GLP-1 glossary

Plain-English definitions for key terms used in GLP-1 treatment, weight management, and maintenance. Click any linked term to read more.

This page is general information and isn't medical advice. If you need personal guidance, speak to your prescriber, pharmacist, or clinician.

GLP-1 (glucagon-like peptide-1)

A naturally occurring hormone produced in the gut that helps regulate blood sugar and appetite. GLP-1 receptor agonist medicines mimic or enhance this hormone’s effects.
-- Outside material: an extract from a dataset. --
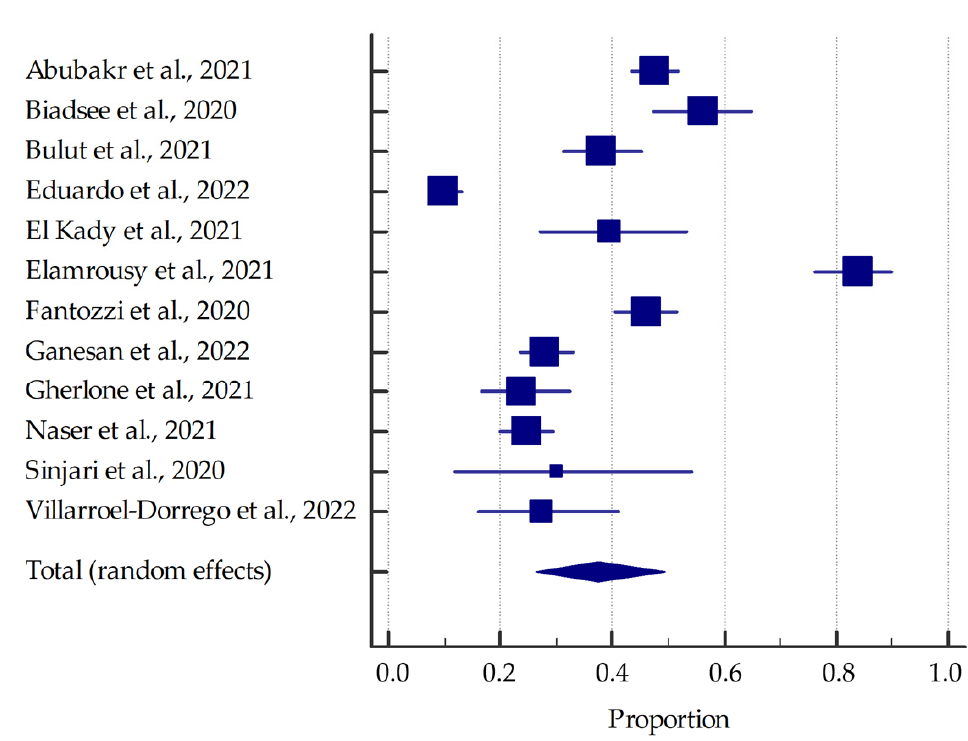
Figure 4. Forest plot presenting the summarized prevalence of xerostomia among SARS-CoV-2 positive individuals.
GLP-1 receptor agonist (GLP-1 RA)

A class of medicine that activates GLP-1 receptors, reducing appetite, slowing gastric emptying, and improving blood sugar control. Used for type 2 diabetes and weight management.

Maintenance

The phase after initial weight loss where the focus shifts to sustaining progress over months and years. Maintenance involves staying consistent with treatment, monitoring for drift signals, and adjusting when needed.

Drift

Gradual, often subtle changes in behaviour, signals, or outcomes that suggest maintenance is under strain. Drift can include missed doses, returning appetite, reduced activity, or growing ambivalence.

Drift detection

The process of identifying early signals that maintenance may be slipping, before weight has changed. Healthcount uses drift detection as a core principle.

Discontinuation

Stopping GLP-1 treatment for an extended period (typically 28+ days). Discontinuation can be planned (clinical decision, reaching a goal) or unplanned (supply issues, routine drift, side effects).

Reinitiation

Restarting GLP-1 treatment after a period of discontinuation. This may require dose re-titration, depending on the length of the gap and the specific medicine.

Stop-start cycle

A pattern of repeated discontinuation and reinitiation. Stop-start cycles can increase burden (re-titration, side effects), cause weight fluctuation, and reduce long-term effectiveness.

Titration

The process of gradually increasing the dose of a medicine over time. GLP-1 medicines typically start at a low dose and increase at set intervals to reduce side effects.

Persistence

In pharmacology, persistence refers to continuing to take a prescribed medicine over time. Persistence is different from adherence (which refers to taking doses correctly).

Adherence

Taking a medicine as prescribed - the right dose, at the right time, via the right method. Adherence is about how well you follow the prescribed regimen.

Weight regain

Regaining weight after a period of weight loss. With GLP-1 medicines, regain often occurs after stopping treatment due to returning appetite and metabolic adaptation.

Signposting

Directing someone to appropriate clinical support when the right next step is to speak to a prescriber, pharmacist, or clinician. Healthcount uses signposting rather than giving clinical advice.

Data minimisation

A principle under UK GDPR that means collecting only the personal data necessary for a specific purpose. Healthcount is designed around data minimisation.

Aggregated reporting

Reporting that combines data from many individuals into group-level summaries. Healthcount provides aggregated reporting to funders, so individual data is not exposed.